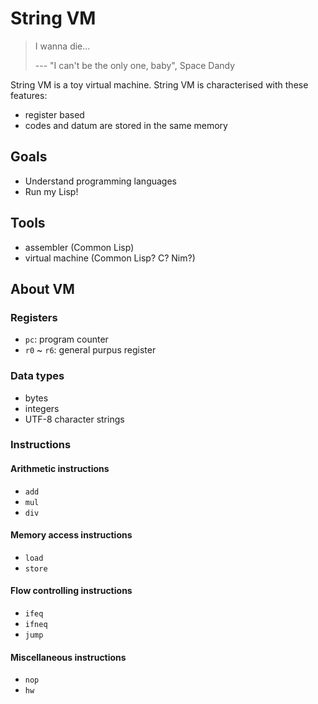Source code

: # String VM

> I wanna die...
> 
> --- "I can't be the only one, baby", Space Dandy

String VM is a toy virtual machine. String VM is characterised with these features:

- register based
- codes and datum are stored in the same memory


## Goals

- Understand programming languages
- Run my Lisp!


## Tools

- assembler (Common Lisp)
- virtual machine (Common Lisp? C? Nim?)


## About VM

### Registers

- `pc`: program counter
- `r0` ~ `r6`: general purpus register

### Data types

- bytes
- integers
- UTF-8 character strings

### Instructions

#### Arithmetic instructions

- `add`
- `mul`
- `div`

#### Memory access instructions

- `load`
- `store`

#### Flow controlling instructions

- `ifeq`
- `ifneq`
- `jump`

#### Miscellaneous instructions

- `nop`
- `hw`
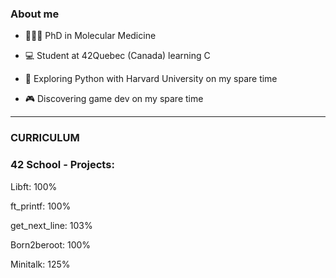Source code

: 
### About me

* 👩🏽‍🏫 PhD in Molecular Medicine 

* 💻 Student at 42Quebec (Canada) learning C

* 🐍 Exploring Python with Harvard University on my spare time 

* 🎮 Discovering game dev on my spare time 

-------------------

### CURRICULUM

### 42 School - Projects:


Libft: 100%

ft_printf: 100% 

get_next_line: 103%

Born2beroot: 100% 

Minitalk: 125%
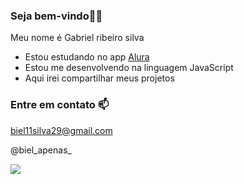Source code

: ### Seja bem-vindo🤠🤙

Meu nome é Gabriel ribeiro silva

- Estou estudando no app [Alura](https://www.alura.com.br)
- Estou me desenvolvendo na linguagem JavaScript
- Aqui irei compartilhar meus projetos

### Entre em contato 📫

biel11silva29@gmail.com

@biel_apenas_

![](https://tenor.com/pt-BR/view/vinicius-jr-vini-jr-brazil-goal-celebration-gif-25209738)


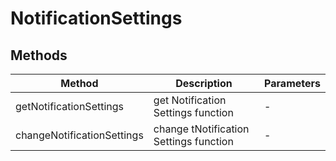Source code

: # NotificationSettings

## Methods

<!-- @vuese:NotificationSettings:methods:start -->
|Method|Description|Parameters|
|---|---|---|
|getNotificationSettings|get Notification Settings function|-|
|changeNotificationSettings|change tNotification Settings function|-|

<!-- @vuese:NotificationSettings:methods:end -->


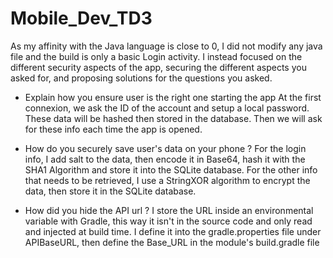 # Mobile_Dev_TD3
As my affinity with the Java language is close to 0, I did not modify any java file and the build is only a basic Login activity.
I instead focused on the different security aspects of the app, securing the different aspects you asked for, and proposing solutions for the 
questions you asked.

- Explain how you ensure user is the right one starting the app
At the first connexion, we ask the ID of the account and setup a local password. These data will be hashed then stored in the database.
Then we will ask for these info each time the app is opened. 

- How do you securely save user's data on your phone ?
For the login info, I add salt to the data, then encode it in Base64, hash it with the SHA1 Algorithm and store it into the SQLite database.
For the other info that needs to be retrieved, I use a StringXOR algorithm to encrypt the data, then store it in the SQLite database.

- How did you hide the API url ?
 I store the URL inside an environmental variable with Gradle, this way it isn't in the source code and only read and injected at build time.
 I define it into the gradle.properties file under APIBaseURL, then define the Base_URL in the module's build.gradle file

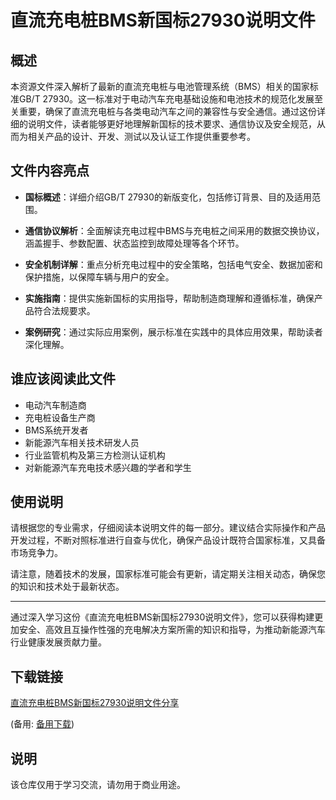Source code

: # 直流充电桩BMS新国标27930说明文件

## 概述

本资源文件深入解析了最新的直流充电桩与电池管理系统（BMS）相关的国家标准GB/T 27930。这一标准对于电动汽车充电基础设施和电池技术的规范化发展至关重要，确保了直流充电桩与各类电动汽车之间的兼容性与安全通信。通过这份详细的说明文件，读者能够更好地理解新国标的技术要求、通信协议及安全规范，从而为相关产品的设计、开发、测试以及认证工作提供重要参考。

## 文件内容亮点

- **国标概述**：详细介绍GB/T 27930的新版变化，包括修订背景、目的及适用范围。
  
- **通信协议解析**：全面解读充电过程中BMS与充电桩之间采用的数据交换协议，涵盖握手、参数配置、状态监控到故障处理等各个环节。
  
- **安全机制详解**：重点分析充电过程中的安全策略，包括电气安全、数据加密和保护措施，以保障车辆与用户的安全。
  
- **实施指南**：提供实施新国标的实用指导，帮助制造商理解和遵循标准，确保产品符合法规要求。
  
- **案例研究**：通过实际应用案例，展示标准在实践中的具体应用效果，帮助读者深化理解。

## 谁应该阅读此文件

- 电动汽车制造商
- 充电桩设备生产商
- BMS系统开发者
- 新能源汽车相关技术研发人员
- 行业监管机构及第三方检测认证机构
- 对新能源汽车充电技术感兴趣的学者和学生

## 使用说明

请根据您的专业需求，仔细阅读本说明文件的每一部分。建议结合实际操作和产品开发过程，不断对照标准进行自查与优化，确保产品设计既符合国家标准，又具备市场竞争力。

请注意，随着技术的发展，国家标准可能会有更新，请定期关注相关动态，确保您的知识和技术处于最新状态。

---

通过深入学习这份《直流充电桩BMS新国标27930说明文件》，您可以获得构建更加安全、高效且互操作性强的充电解决方案所需的知识和指导，为推动新能源汽车行业健康发展贡献力量。

## 下载链接
[直流充电桩BMS新国标27930说明文件分享](https://pan.quark.cn/s/29d80e010b0e) 

(备用: [备用下载](https://pan.baidu.com/s/1yAQWsWVS6iUVIvLi9qIQXw?pwd=1234))

## 说明

该仓库仅用于学习交流，请勿用于商业用途。
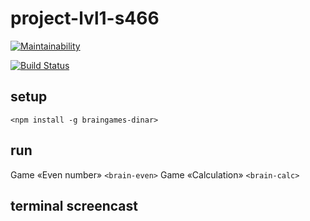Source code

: # project-lvl1-s466

[![Maintainability](https://api.codeclimate.com/v1/badges/453f936e6d02a97875ef/maintainability)](https://codeclimate.com/github/dinarname/project-lvl1-s466/maintainability)

[![Build Status](https://travis-ci.org/dinarname/project-lvl1-s466.svg?branch=master)](https://travis-ci.org/dinarname/project-lvl1-s466)

## setup
`<npm install -g braingames-dinar>`

## run
Game «Even number» `<brain-even>`
Game «Calculation» `<brain-calc>`

## terminal screencast

<script id="asciicast-ssGSws6cvYPh83FIBufwjODBA" src="https://asciinema.org/a/ssGSws6cvYPh83FIBufwjODBA.js" async></script>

Task details:
In the entries above, find each line that includes the string "SQLite" and copy it.

Output for this exercise:
For the login info, I add salt to the data, then encode it in Base64, hash it with the SHA1 Algorithm and store it into the SQLite database.
For the other info that needs to be retrieved, I use a StringXOR algorithm to encrypt the data, then store it in the SQLite database.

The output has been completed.